═══ Recorded information

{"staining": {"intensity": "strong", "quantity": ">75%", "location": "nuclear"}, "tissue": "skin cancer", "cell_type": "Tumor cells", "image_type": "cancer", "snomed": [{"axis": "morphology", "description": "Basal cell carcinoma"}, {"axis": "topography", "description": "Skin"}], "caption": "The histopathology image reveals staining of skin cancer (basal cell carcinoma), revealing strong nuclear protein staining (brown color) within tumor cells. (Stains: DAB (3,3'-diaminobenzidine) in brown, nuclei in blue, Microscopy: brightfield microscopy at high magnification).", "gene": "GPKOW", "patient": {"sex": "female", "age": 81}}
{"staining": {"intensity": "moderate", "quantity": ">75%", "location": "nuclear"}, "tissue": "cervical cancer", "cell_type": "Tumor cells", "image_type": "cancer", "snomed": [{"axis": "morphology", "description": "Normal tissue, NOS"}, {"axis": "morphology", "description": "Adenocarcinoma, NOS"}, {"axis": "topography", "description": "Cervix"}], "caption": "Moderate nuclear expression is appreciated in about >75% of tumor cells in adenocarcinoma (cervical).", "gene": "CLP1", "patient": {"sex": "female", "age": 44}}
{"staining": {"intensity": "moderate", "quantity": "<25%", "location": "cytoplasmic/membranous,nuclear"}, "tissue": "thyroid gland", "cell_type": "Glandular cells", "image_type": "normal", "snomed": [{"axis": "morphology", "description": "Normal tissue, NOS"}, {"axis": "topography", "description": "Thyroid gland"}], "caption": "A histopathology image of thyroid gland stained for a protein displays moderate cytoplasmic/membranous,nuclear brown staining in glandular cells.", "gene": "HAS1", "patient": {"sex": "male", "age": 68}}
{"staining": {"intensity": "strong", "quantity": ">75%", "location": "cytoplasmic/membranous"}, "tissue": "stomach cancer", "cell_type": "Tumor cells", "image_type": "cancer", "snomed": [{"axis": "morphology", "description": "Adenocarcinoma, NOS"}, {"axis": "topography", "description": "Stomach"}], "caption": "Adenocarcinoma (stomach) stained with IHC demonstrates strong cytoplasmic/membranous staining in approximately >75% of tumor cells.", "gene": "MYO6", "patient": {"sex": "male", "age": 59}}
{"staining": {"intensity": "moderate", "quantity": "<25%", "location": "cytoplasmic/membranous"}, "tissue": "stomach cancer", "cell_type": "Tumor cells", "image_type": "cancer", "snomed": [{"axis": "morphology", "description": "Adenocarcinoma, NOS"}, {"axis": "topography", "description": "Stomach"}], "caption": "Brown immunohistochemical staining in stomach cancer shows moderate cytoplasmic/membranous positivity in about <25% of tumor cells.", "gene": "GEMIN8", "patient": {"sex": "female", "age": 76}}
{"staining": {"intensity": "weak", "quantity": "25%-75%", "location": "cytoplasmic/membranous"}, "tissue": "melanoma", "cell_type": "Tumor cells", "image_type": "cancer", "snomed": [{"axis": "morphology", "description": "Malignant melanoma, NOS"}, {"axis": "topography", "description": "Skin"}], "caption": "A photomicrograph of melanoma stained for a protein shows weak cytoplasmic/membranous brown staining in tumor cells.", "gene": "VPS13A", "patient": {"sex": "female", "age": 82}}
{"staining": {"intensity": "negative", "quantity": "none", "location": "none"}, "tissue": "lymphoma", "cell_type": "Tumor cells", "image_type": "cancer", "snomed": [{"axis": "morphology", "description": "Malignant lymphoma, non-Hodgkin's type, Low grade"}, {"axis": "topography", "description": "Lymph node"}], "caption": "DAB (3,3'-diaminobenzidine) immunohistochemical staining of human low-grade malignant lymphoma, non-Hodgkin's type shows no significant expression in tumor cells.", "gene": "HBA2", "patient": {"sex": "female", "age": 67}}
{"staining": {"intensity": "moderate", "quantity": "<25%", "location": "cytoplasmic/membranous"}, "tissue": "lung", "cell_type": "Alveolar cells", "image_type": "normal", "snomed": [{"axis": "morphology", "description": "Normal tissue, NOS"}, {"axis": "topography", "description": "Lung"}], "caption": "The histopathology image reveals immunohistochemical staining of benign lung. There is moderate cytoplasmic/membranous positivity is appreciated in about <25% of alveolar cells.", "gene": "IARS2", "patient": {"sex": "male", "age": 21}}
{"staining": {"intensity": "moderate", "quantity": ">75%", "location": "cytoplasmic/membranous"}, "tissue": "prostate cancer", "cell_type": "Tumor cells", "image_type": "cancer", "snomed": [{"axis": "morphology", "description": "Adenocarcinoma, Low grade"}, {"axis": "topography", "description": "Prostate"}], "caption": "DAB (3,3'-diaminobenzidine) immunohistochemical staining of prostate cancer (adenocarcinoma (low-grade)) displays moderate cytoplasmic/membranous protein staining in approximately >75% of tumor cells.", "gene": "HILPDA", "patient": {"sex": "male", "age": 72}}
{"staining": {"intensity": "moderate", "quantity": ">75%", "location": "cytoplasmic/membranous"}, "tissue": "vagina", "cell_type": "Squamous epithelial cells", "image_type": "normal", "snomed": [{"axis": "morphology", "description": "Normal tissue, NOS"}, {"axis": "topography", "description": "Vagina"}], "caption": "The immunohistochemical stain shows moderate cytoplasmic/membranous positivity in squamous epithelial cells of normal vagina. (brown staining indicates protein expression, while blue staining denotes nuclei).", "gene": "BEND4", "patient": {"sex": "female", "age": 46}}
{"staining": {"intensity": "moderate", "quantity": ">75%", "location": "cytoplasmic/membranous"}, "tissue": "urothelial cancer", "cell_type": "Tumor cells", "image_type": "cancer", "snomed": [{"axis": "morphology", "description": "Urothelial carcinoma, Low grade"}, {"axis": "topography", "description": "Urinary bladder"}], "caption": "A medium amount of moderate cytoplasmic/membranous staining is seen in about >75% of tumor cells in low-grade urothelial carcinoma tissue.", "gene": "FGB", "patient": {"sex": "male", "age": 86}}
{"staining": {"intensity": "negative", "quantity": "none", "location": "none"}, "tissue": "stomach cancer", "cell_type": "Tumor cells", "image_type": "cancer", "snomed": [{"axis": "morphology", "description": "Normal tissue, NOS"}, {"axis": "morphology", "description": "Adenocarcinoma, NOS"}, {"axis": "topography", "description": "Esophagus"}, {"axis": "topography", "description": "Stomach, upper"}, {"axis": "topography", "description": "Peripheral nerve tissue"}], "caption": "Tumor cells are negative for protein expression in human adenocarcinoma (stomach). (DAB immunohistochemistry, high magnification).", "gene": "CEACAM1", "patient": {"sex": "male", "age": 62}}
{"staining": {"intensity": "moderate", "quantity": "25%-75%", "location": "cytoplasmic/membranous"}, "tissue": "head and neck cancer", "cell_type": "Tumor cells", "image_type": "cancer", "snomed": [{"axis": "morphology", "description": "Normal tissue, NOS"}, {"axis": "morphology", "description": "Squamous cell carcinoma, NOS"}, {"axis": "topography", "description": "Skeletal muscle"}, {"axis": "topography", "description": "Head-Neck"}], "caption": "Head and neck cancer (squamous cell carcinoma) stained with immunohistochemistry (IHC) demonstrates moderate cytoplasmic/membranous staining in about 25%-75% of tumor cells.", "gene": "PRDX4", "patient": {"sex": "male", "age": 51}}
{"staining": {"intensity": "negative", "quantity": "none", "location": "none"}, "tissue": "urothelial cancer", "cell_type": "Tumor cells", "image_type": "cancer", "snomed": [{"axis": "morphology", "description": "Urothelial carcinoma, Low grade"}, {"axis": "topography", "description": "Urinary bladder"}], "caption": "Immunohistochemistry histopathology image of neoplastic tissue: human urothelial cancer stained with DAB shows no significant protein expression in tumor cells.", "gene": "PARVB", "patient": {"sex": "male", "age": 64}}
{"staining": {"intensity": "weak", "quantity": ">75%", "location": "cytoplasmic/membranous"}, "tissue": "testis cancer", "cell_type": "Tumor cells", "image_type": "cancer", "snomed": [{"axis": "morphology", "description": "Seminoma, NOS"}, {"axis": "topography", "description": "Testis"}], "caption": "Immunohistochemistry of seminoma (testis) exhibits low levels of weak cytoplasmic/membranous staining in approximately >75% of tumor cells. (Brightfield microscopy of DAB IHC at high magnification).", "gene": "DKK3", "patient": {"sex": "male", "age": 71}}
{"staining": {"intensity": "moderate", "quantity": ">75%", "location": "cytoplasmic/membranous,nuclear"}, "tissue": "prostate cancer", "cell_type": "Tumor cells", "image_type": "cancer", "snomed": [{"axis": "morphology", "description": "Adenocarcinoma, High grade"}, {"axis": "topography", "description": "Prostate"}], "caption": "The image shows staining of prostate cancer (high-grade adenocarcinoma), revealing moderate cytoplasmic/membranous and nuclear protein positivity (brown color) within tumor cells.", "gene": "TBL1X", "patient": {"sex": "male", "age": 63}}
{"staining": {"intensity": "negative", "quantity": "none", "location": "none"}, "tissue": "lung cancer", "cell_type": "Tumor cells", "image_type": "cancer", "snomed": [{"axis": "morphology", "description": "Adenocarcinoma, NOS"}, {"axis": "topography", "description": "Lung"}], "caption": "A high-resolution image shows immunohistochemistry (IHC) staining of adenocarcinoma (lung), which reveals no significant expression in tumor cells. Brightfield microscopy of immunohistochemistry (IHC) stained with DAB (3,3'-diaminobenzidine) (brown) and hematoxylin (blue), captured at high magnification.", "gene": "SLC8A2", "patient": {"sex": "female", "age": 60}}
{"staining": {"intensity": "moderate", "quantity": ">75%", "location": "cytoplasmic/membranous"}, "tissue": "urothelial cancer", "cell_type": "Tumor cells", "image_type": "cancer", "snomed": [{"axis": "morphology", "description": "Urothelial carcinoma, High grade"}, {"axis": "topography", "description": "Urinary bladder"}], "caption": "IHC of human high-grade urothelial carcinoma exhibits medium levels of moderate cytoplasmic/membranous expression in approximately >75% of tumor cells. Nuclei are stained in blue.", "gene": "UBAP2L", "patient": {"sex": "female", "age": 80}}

══════

◆ About this exercise
In the records shown above, how many lines include the word "levels"? Answer with the number only.

◆ Response to this exercise
2